START SOURCE RECORDS
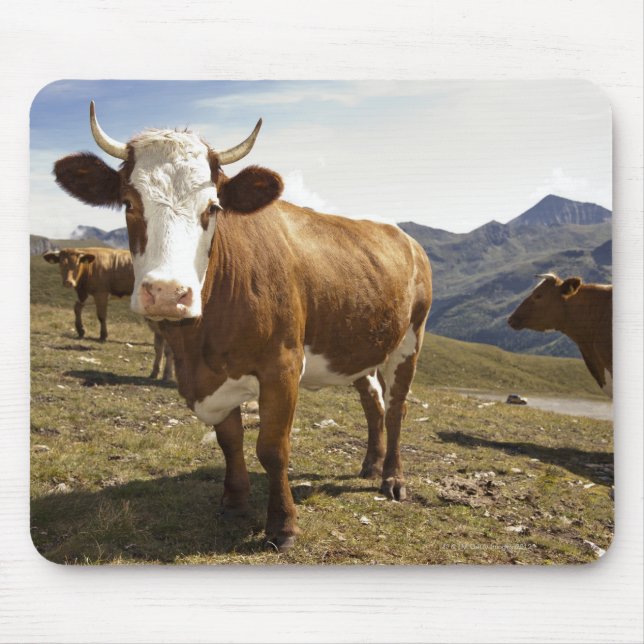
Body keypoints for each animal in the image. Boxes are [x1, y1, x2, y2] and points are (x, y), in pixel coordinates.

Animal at [43, 246, 173, 381]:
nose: (68, 282)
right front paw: (80, 330)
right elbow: (77, 307)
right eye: (61, 264)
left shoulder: (101, 293)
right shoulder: (88, 294)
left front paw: (103, 335)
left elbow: (101, 316)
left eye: (77, 264)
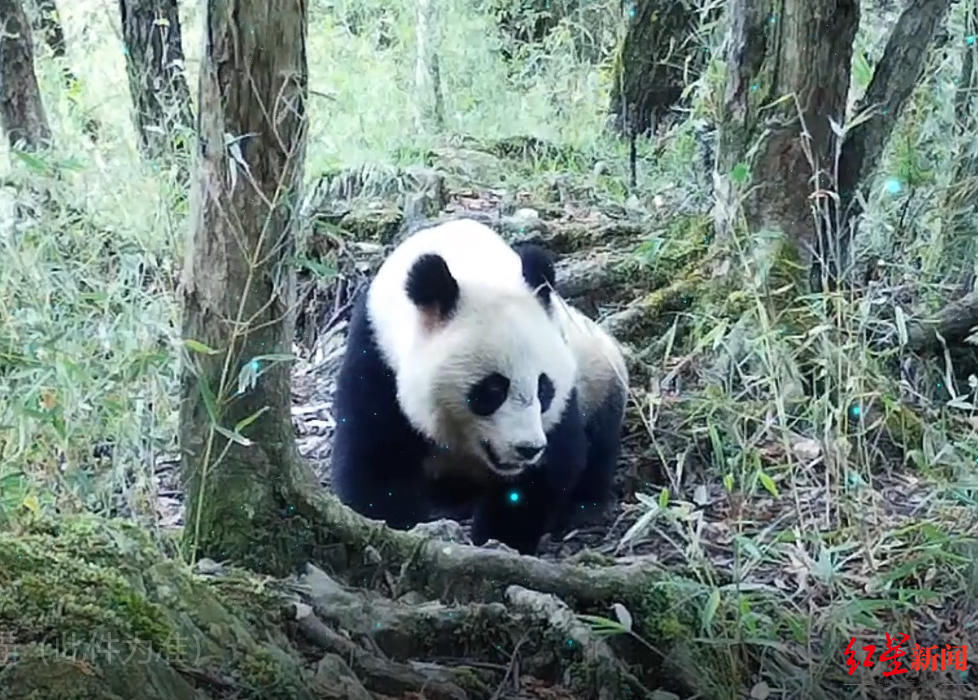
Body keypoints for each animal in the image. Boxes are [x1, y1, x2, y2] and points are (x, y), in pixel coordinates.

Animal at [328, 216, 628, 556]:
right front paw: (397, 524)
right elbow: (375, 457)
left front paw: (501, 537)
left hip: (600, 368)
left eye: (544, 388)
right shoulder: (375, 354)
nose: (527, 448)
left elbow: (554, 462)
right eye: (493, 390)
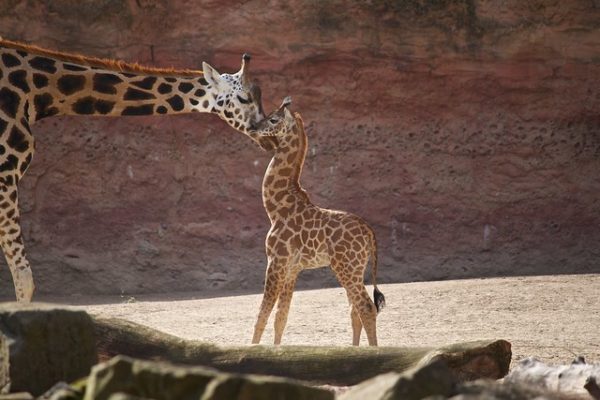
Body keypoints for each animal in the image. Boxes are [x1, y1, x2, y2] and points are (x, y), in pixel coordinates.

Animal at [251, 97, 386, 346]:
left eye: (273, 119)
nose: (254, 127)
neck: (277, 208)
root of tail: (369, 232)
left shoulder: (275, 261)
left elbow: (262, 315)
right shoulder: (292, 268)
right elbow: (281, 317)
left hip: (346, 267)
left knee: (365, 307)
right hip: (356, 268)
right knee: (355, 310)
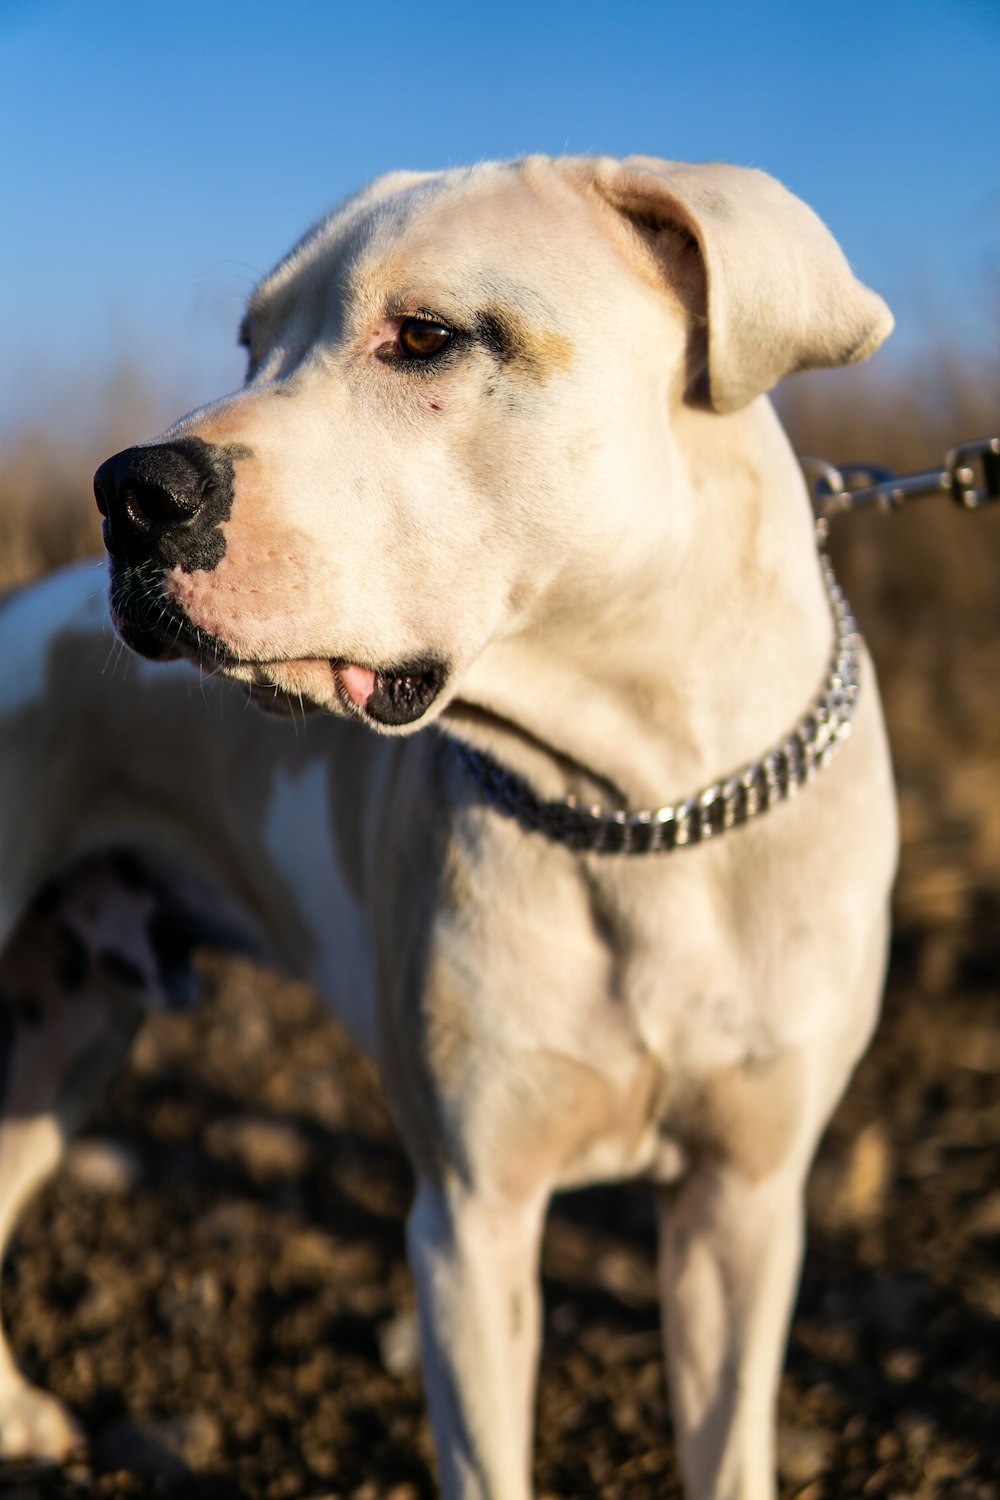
END SOURCE RECORDS
▸ WHAT IS EXPECTED
The task requires restating verbatim the lines from the one that holds "neck: (277, 208)" through the end of the listing, both ends counted, and no pictures.

▸ ANSWER SECTION
neck: (277, 208)
root of tail: (369, 232)
left shoulder: (275, 261)
left elbow: (262, 315)
right shoulder: (292, 268)
right elbow: (281, 317)
left hip: (346, 267)
left knee: (365, 307)
right hip: (356, 268)
right knee: (355, 310)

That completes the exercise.